Quelque chose d’inexprimable me poursuivait. Il était évident que là où j’allais il n’y avait rien d’autre que le désastre et le mort, mais une sombre curiosité me poussait peut-être à explorer ma solitude et mon désespoir jusqu’à l’instant de mon dernier souffle, jusqu’à ce que la mort vienne y mettre fin dans un coin inconnu de la campagne tropicale.

A noter qu’en 1959, un film dont le scénario fut basé sur le roman de Shôhei Ôoka, a été réalisé par Kon Ichikawa : Feux dans la plaine !

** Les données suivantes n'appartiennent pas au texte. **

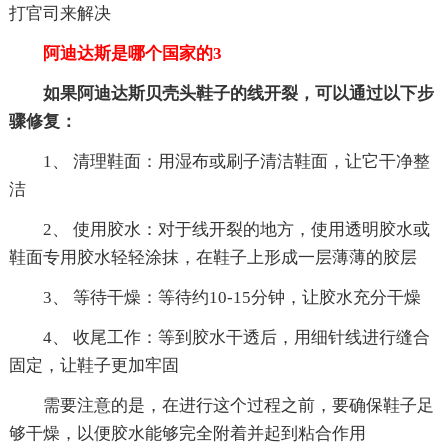
打官司来解决
阿迪达斯是哪个国家的3
如果阿迪达斯贝壳头鞋子的线开裂，可以通过以下步
骤修复：
1、 清理鞋面：用湿布或刷子清洁鞋面，让它干净整
洁
2、 使用胶水：对于线开裂的地方，使用透明胶水或
鞋面专用胶水轻轻涂抹，在鞋子上形成一层薄薄的胶层
3、 等待干燥：等待约10-15分钟，让胶水充分干燥
4、 收尾工作：等到胶水干透后，用细针线进行缝合
固定，让鞋子更加牢固
需要注意的是，在进行这个过程之前，要确保鞋子足
够干燥，以便胶水能够完全附着并起到粘合作用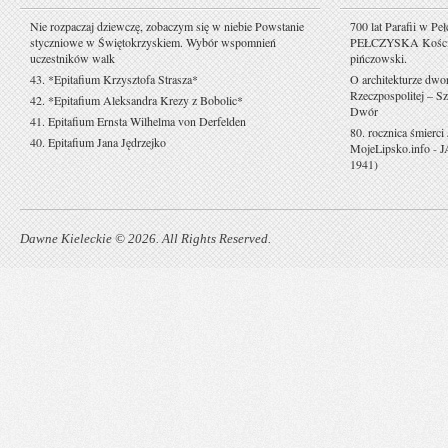
Nie rozpaczaj dziewczę, zobaczym się w niebie Powstanie
700 lat Parafii w Pe
styczniowe w Świętokrzyskiem. Wybór wspomnień
PEŁCZYSKA Kościół 
uczestników walk
pińczowski.
43. *Epitafium Krzysztofa Strasza*
O architekturze dwo
Rzeczpospolitej – Sz
42. *Epitafium Aleksandra Krezy z Bobolic*
Dwór
41. Epitafium Ernsta Wilhelma von Derfelden
80. rocznica śmierci
40. Epitafium Jana Jędrzejko
MojeLipsko.info
-
J
1941)
Dawne Kieleckie © 2026. All Rights Reserved.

Véritable film coup de poing, « Feux dans la plaine » est l’une des plus belles ( ?) dénonciations des horreurs de la Guerre, un film dont la vision marque à tout jamais la mémoire du spectateur.

 

3 commentaires

Shôhei Ôoka 15 janvier 2008 BMR 2  rép.
On n’a pas lu, mais ce beau billet donne envie, malgré le sombre sujet. Dans le même ordre d’idée : Endo Shusaku nous avait également donné une nouvelle sur le thème du cannibalisme pendant la guerre. Manifestement, un drame fortement ancré dans la littérature nippone.

-----> Une autre référence sur le cannibalisme en temps de guerre

Shôhei Ôoka 17 janvier 2008 Black

Miam-Miam, un bon dernier souper smiley

Apparemment seule la littérature japonaise ose affronter ses propres démons en parlant ouvertement du cannibalisme. C’est cruelle mais c’est à l’image de l’Homme...

En tout cas, merci pour Endo Shusaku que je ne connaissais pas... smiley

Sweeney Todd 2 février 2008 BMR

Et bien voilà que le cinéma me fait mentir : la cannibalisme est ouvertement abordé dans le dernier film de Tim Burton, Sweeney Todd (voir notre billet).